Veduta aerea di un sito di ricerca chiamato Severino Calazans. Credito:Martti Pärssinen
Nel 2002 il Professor Alceu Ranzi (Università Federale di Acri) e il Prof. Martti Parssinen (Università di Helsinki) hanno deciso di formare un gruppo di ricerca internazionale per studiare i grandi movimenti di terra geometrici, chiamati geoglifi, nello stato brasiliano di Acri, nell'Amazzonia sudoccidentale. Ben presto sembrò che una civiltà precoloniale sconosciuta agli studiosi internazionali vi avesse costruito centri cerimoniali geometrici e sofisticati sistemi stradali. Questa civiltà fiorì nella foresta pluviale 2, 000 anni fa. La scoperta ha supportato la teoria del Prof. William Balee (Tulane University) sui primi impatti umani sull'attuale composizione della foresta tropicale amazzonica che ha alterato radicalmente la nozione di foresta pluviale amazzonica incontaminata.
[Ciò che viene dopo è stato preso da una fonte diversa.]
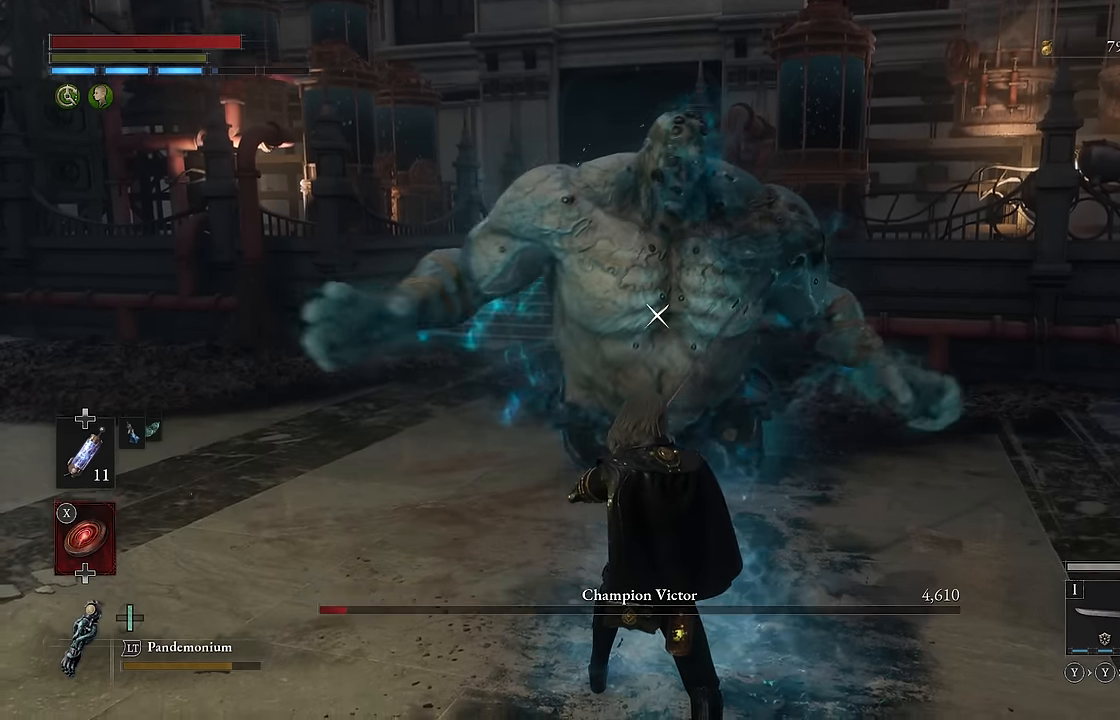
{"dt_ms": 500, "buttons": ["R2"], "left_stick": "center", "right_stick": "center", "events": []}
Ora, il team ha pubblicato un articolo in antichità dimostrando che la civiltà dei costruttori di terrapieni aveva alle spalle una storia umana molto più lunga di quanto ci si aspettasse. I membri del team dimostrano che gli esseri umani hanno regolarmente usato il fuoco per ripulire piccoli spazi aperti nella foresta pluviale. Queste attività sono iniziate molto presto dopo la fine dell'ultima era glaciale, migliaia di anni prima che venissero costruiti i primi geoglifi. Grazie al carbone che gli umani hanno lasciato nel suolo amazzonico negli ultimi 10 anni, 000 anni, è stato possibile misurare sistematicamente i valori degli isotopi del carbonio-13 di molti campioni. Utilizzando questi valori presi da carbone datato archeologicamente è stato possibile stimare la vegetazione e le precipitazioni del passato. I risultati pubblicati in antichità indicano che la vegetazione principale della foresta e le precipitazioni sono rimaste pressoché invariate negli ultimi diecimila anni fino al XX secolo. Non sono state osservate prove di periodi più secchi o formazioni di savana naturali/artificiali prima che l'attuale colonizzazione iniziasse a penetrare nell'Amazzonia sudoccidentale a cavallo tra il XIX e il XX secolo in poi. Quindi, gli autori sostengono che le teorie sulle estese formazioni di savana nell'Amazzonia sud-occidentale durante l'attuale periodo dell'Olocene si basano su una falsa interpretazione della connessione tra l'accumulo di carbone e gli incendi naturali dovuti a periodi climatici più secchi. Queste interpretazioni non hanno tenuto conto della millenaria presenza umana in Amazzonia.
Alceu Ranzi afferma che "è possibile che le patch di apertura fossero finalizzate ad attirare grandi mammiferi come bradipi giganti e mastodonti fino a quando la megafauna non scomparve per sempre. Inoltre, cenere e carbone fertilizzavano il terreno e venivano preparate aree aperte per la coltivazione dei frutti delle palme, ortaggi e piante da radice utili alla sussistenza umana." Martti Parssinen aggiunge che "probabilmente non è un caso che oggi l'Amazzonia sudoccidentale sia considerata uno dei più importanti centri di domesticazione:manioca/manioca, schiacciare, peperoncino e pesca palma sembrano essere stati addomesticati lì quasi 10, 000 anni fa. In ogni caso, i processi di addomesticamento hanno lasciato importanti impronte sulla composizione della foresta amazzonica. Quindi non esiste una foresta pluviale vergine".
Generalmente, lo studio mostra che le popolazioni indigene dell'Amazzonia sono state in grado di utilizzare il loro ambiente in modo sostenibile. Parssinen afferma che "non vi è alcuna indicazione che vaste aree della foresta dell'Olocene sarebbero state disboscate prima della seconda metà del XX secolo. La deforestazione è un fenomeno attuale".